The plan is to use the Acopia switch to segment out 180 days of data to be retained on a Data Domain box as an archive. Passe said he's aware of the risk of shifting vendor lock-in from a tape drive maker to the file virtualization switch vendor, but said the tradeoff is greater flexibility in his choice of backup and archiving products.
Ultimately, improving process may be the only way out
Becchetti said his background in mainframe gives him a different perspective on the data growth currently happening in the open-systems world.

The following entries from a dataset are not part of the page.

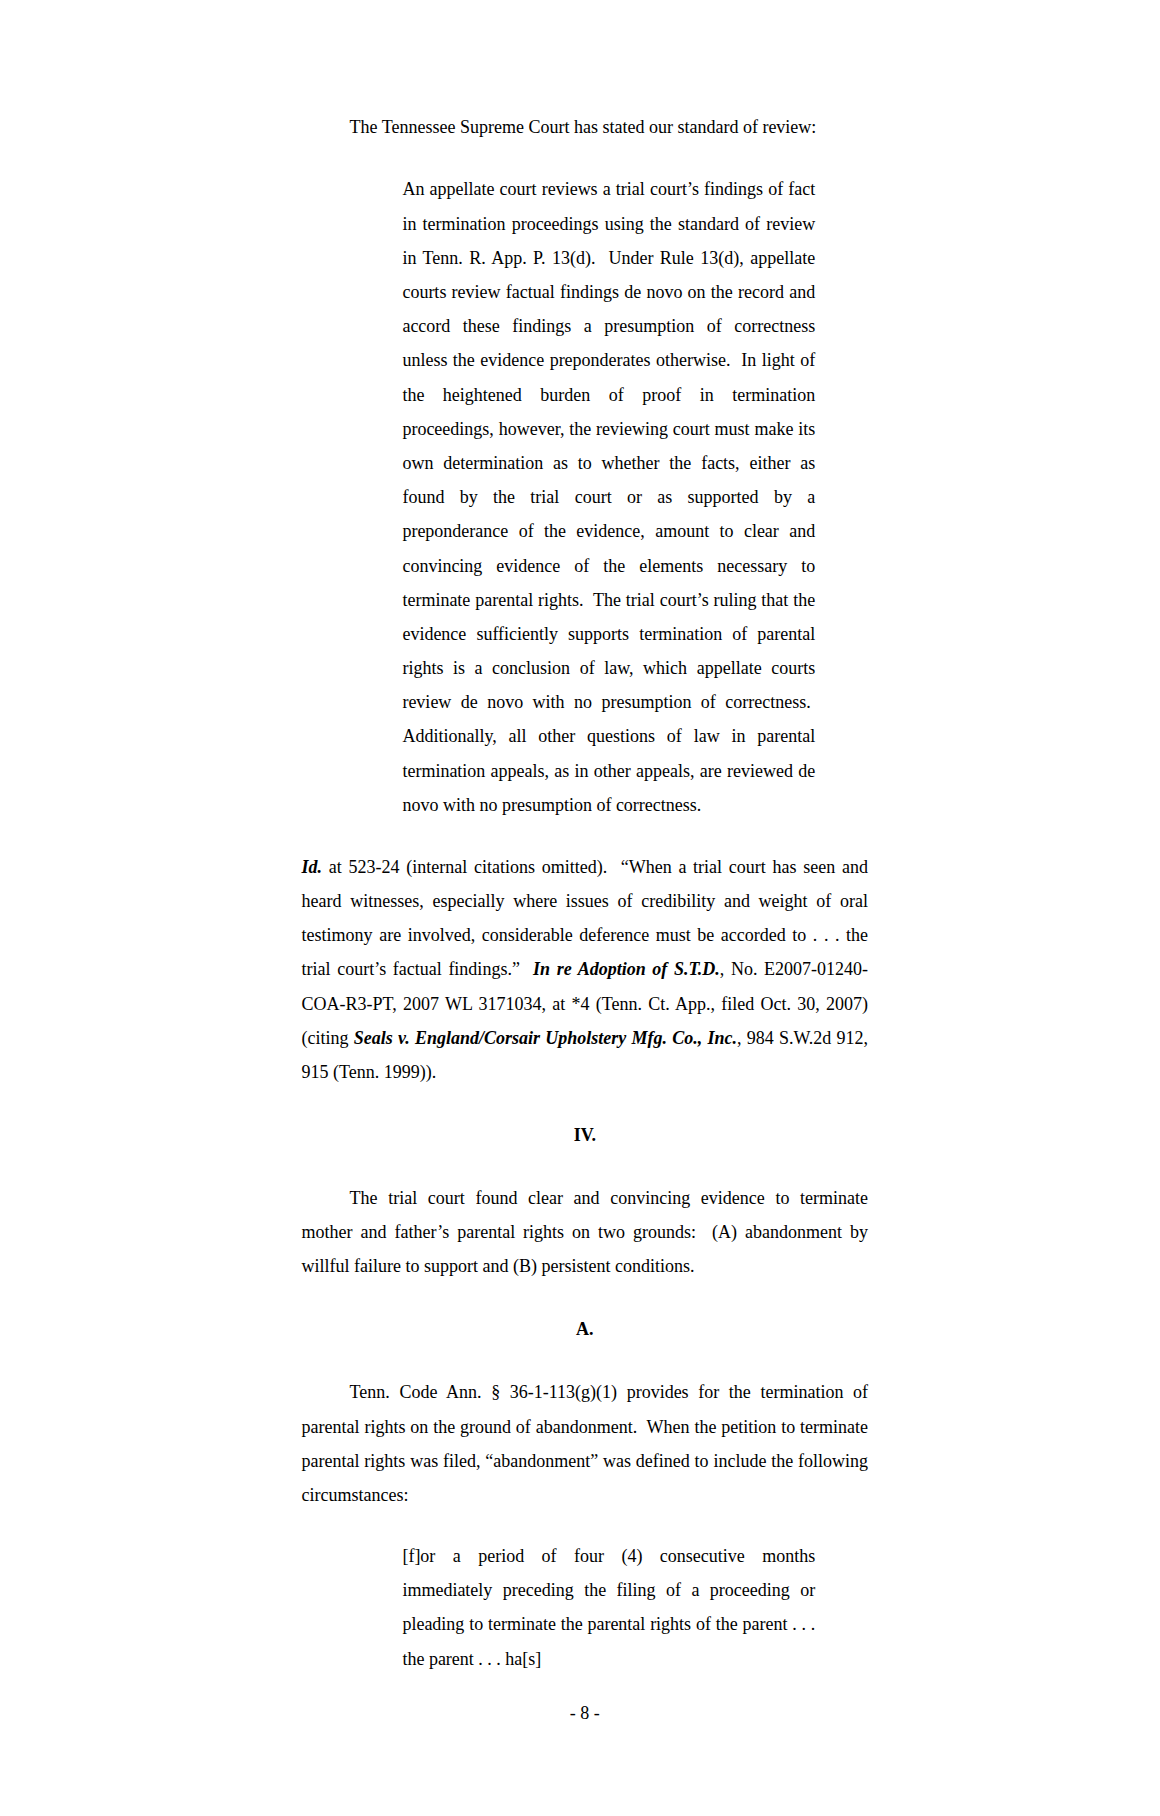The Tennessee Supreme Court has stated our standard of review:
An appellate court reviews a trial court’s findings of fact in termination proceedings using the standard of review in Tenn. R. App. P. 13(d). Under Rule 13(d), appellate courts review factual findings de novo on the record and accord these findings a presumption of correctness unless the evidence preponderates otherwise. In light of the heightened burden of proof in termination proceedings, however, the reviewing court must make its own determination as to whether the facts, either as found by the trial court or as supported by a preponderance of the evidence, amount to clear and convincing evidence of the elements necessary to terminate parental rights. The trial court’s ruling that the evidence sufficiently supports termination of parental rights is a conclusion of law, which appellate courts review de novo with no presumption of correctness. Additionally, all other questions of law in parental termination appeals, as in other appeals, are reviewed de novo with no presumption of correctness.
Id. at 523-24 (internal citations omitted). “When a trial court has seen and heard witnesses, especially where issues of credibility and weight of oral testimony are involved, considerable deference must be accorded to . . . the trial court’s factual findings.” In re Adoption of S.T.D., No. E2007-01240-COA-R3-PT, 2007 WL 3171034, at *4 (Tenn. Ct. App., filed Oct. 30, 2007) (citing Seals v. England/Corsair Upholstery Mfg. Co., Inc., 984 S.W.2d 912, 915 (Tenn. 1999)).
IV.
The trial court found clear and convincing evidence to terminate mother and father’s parental rights on two grounds: (A) abandonment by willful failure to support and (B) persistent conditions.
A.
Tenn. Code Ann. § 36-1-113(g)(1) provides for the termination of parental rights on the ground of abandonment. When the petition to terminate parental rights was filed, “abandonment” was defined to include the following circumstances:
[f]or a period of four (4) consecutive months immediately preceding the filing of a proceeding or pleading to terminate the parental rights of the parent . . . the parent . . . ha[s]
- 8 -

"In the mainframe world, backups are backups, and you backup for two weeks and only for two weeks," he said. "The shift in open system is that you back up incrementally every day, a full weekly, and once a month you send a backup off site forever."
Changing this will require more of a change in mindset than technology, Becchetti said. "I've done things to try to bring up end users awareness, like cutting down on backups of home share," he said. "Next year, I hope to do away with backing up home shares, and if someone needs a file backed up, they'll have to put it in the department share."
Patrick Banghart, manager of the Windows server team for a large health insurance company in California, was told to revamp his company's data backup management strategy when he was hired in 2007.
At the time, his company was using an outdated version of CA Inc.'s ARCserve software for tape backup. Banghart is in the process of deploying backup to disk using Symantec Corp. NetBackup 6.5's DSSU feature.